Guidelines Compiled for Diagnosing HAE in Emergency Rooms
In a new study, researchers provide recommendations for when to consider a diagnosis of hereditary angioedema (HAE) for patients who come to the emergency room with swelling.
The study, “Development of the Hereditary Angioedema Rapid Triage (HAE-RT) Tool,” was published in The Journal of Allergy and Clinical Immunology: In Practice.
People with HAE often experience a delay in diagnosis because the condition looks like an allergic reaction. This can lead to emergency room visits and inappropriate treatments. In addition to the obvious effects on the patient’s quality of life, this constitutes an unnecessary economic burden that, in the United States, can reach tens of thousands of dollars per patient.
That’s why effectively diagnosing HAE is critical, particularly in the context of emergency departments. But there are no guidelines for how to quickly diagnose and appropriately manage HAE in the emergency room. So, researchers behind the new report set out to create such guidelines.
The researchers first conducted a review of the existing literature on HAE management in emergency departments. Then, they consulted with a panel of HAE experts to identify factors that could be used by physicians to decide whether HAE is a likely diagnosis for a given patient who arrives at the emergency room with angioedema (rapid swelling) of unknown cause.
They created the Hereditary Angioedema Rapid Triage (HAE-RT) Tool, which is essentially a four-step flow chart.
The first step is to make sure the patient’s airway is open and stable; obstructed airways due to angioedema can be fatal, so this always should be the first thing checked.
In step two, clinicians should see whether the patient responds to allergy medications and should assess whether they have any history of recurrent pain or swelling in their abdomen (the tummy area). If they do have a history of swelling, but do not respond to allergy medications, a diagnosis of HAE should be suspected.
Step three, if HAE is suspected, is to quickly begin treatment, either with plasma-derived C1 inhibitor — like Shire‘s Cinryze or CSL Behring‘s Berinert — or Takeda‘s bradykinin inhibitor Firazyr (icatibant).
The fourth and final step is to refer the patient to an outside specialist, usually an allergist, for confirmation of the diagnosis.

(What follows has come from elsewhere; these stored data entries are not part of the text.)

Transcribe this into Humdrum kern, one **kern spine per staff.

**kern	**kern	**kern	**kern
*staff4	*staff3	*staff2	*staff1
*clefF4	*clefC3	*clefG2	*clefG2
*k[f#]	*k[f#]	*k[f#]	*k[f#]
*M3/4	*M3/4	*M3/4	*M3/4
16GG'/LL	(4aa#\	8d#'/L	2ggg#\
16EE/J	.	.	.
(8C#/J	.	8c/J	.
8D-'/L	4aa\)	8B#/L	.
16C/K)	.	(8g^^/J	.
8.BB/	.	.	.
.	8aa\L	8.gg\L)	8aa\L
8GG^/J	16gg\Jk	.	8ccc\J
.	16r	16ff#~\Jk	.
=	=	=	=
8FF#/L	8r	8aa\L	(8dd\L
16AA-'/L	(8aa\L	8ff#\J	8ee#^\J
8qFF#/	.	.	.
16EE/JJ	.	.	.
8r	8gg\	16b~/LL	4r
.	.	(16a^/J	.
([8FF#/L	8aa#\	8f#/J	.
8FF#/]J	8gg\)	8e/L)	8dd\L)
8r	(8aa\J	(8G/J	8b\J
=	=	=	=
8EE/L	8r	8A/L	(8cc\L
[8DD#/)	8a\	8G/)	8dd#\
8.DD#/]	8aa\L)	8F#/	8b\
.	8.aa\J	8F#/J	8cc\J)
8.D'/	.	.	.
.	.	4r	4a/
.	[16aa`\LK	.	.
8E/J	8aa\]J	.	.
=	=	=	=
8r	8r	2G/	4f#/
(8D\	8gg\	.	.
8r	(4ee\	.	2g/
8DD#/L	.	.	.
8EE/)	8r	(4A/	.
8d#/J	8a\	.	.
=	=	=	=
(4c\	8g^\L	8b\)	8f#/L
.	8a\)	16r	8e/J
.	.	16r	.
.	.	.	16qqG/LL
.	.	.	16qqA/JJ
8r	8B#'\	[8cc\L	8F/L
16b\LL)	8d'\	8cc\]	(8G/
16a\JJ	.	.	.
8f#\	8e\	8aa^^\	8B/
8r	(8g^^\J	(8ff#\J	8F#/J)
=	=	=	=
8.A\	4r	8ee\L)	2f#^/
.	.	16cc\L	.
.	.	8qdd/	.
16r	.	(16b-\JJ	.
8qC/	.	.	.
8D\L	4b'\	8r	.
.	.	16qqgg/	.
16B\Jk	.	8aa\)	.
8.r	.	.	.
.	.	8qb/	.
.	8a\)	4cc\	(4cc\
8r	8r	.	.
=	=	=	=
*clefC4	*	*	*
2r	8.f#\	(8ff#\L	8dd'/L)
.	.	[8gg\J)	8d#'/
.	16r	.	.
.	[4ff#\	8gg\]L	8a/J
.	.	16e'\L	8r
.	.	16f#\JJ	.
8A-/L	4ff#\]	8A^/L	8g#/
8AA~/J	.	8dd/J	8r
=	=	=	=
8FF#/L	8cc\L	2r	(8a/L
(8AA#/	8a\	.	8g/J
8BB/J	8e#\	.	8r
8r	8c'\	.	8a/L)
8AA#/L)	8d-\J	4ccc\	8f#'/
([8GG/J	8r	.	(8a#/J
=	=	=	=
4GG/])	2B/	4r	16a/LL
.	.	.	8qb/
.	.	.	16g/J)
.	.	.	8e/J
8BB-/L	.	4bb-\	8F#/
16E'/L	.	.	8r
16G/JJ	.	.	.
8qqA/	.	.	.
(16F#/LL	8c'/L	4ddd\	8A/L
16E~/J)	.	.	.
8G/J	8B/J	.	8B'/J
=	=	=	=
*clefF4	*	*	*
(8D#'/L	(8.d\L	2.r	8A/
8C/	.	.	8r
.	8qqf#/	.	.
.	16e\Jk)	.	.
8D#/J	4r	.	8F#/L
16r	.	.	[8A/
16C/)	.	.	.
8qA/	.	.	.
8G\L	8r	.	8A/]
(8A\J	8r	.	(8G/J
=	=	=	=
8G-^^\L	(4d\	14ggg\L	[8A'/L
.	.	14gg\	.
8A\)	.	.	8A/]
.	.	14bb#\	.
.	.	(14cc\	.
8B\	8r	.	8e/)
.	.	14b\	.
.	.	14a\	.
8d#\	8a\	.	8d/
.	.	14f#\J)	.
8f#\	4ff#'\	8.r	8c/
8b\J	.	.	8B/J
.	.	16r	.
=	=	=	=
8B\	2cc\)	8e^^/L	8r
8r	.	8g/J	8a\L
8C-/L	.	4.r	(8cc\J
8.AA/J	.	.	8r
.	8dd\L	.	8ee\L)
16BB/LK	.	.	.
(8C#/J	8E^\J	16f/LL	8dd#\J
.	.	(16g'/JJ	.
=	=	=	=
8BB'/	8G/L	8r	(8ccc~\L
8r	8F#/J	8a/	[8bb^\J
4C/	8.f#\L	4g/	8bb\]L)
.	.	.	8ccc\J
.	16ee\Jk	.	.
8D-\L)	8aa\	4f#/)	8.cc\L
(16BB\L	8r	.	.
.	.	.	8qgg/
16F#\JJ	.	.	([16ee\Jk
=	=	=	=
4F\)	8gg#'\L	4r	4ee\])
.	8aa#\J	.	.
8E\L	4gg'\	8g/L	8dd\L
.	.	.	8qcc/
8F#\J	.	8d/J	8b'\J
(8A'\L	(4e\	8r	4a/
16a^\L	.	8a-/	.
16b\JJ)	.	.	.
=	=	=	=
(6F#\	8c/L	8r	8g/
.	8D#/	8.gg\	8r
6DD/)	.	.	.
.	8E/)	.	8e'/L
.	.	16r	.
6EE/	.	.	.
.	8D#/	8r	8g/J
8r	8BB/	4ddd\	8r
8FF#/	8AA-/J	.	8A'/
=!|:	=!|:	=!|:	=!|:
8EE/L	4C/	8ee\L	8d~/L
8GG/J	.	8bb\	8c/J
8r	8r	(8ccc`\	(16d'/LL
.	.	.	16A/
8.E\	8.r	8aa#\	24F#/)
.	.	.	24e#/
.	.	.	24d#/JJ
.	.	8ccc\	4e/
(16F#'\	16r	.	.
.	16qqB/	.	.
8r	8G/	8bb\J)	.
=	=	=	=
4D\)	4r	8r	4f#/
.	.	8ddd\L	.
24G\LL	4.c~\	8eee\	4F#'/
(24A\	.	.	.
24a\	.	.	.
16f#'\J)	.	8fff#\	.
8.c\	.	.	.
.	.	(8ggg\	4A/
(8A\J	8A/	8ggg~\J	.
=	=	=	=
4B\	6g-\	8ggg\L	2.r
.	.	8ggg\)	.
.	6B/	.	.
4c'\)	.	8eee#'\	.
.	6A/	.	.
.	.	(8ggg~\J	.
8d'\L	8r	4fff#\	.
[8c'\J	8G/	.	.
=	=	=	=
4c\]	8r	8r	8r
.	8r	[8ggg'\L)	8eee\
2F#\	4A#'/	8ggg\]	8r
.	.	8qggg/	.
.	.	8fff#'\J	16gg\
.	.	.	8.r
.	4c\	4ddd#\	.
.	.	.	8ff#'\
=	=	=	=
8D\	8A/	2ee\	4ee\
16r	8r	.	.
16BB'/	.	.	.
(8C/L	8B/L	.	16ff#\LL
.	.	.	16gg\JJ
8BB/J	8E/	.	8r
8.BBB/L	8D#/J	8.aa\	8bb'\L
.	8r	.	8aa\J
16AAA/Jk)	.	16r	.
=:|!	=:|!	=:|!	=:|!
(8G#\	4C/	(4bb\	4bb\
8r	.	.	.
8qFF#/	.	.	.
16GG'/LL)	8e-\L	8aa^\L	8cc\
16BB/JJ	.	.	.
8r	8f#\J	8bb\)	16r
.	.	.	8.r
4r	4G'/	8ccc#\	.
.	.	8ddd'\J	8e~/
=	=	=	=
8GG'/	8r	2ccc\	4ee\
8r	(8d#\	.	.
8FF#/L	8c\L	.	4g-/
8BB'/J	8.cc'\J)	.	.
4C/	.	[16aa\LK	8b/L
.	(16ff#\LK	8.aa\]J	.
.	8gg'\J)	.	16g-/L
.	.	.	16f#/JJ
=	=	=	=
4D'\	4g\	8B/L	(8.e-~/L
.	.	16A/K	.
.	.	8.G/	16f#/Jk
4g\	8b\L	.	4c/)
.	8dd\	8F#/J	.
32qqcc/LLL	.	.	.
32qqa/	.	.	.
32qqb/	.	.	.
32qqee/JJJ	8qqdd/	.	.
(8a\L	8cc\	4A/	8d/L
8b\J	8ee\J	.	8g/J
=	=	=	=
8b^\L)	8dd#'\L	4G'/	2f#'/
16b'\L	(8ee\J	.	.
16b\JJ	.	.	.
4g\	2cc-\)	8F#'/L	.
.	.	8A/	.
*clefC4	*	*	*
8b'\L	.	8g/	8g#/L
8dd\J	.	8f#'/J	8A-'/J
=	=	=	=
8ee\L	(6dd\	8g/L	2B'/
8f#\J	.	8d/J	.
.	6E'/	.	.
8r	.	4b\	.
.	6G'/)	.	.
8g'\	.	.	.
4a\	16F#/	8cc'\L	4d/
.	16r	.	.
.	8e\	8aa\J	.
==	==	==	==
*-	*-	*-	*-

The researchers applied this tool to records for 107 people who went to an emergency department with angioedema of some form (66 with HAE, 41 without). The HAE-RT achieved both sensitivity and specificity of 98%; there was only one false-positive and one false-negative, suggesting this simple flow chart could be used accurately in a clinical setting.
Of course, this is still mostly theoretical. The researchers wrote that, “future work needs to involve real patients in real time presenting to the [emergency department] to validate the tool.”
Of note, more than half of the investigators in this study reported grants or personal fees from both CSL Behring and Shire.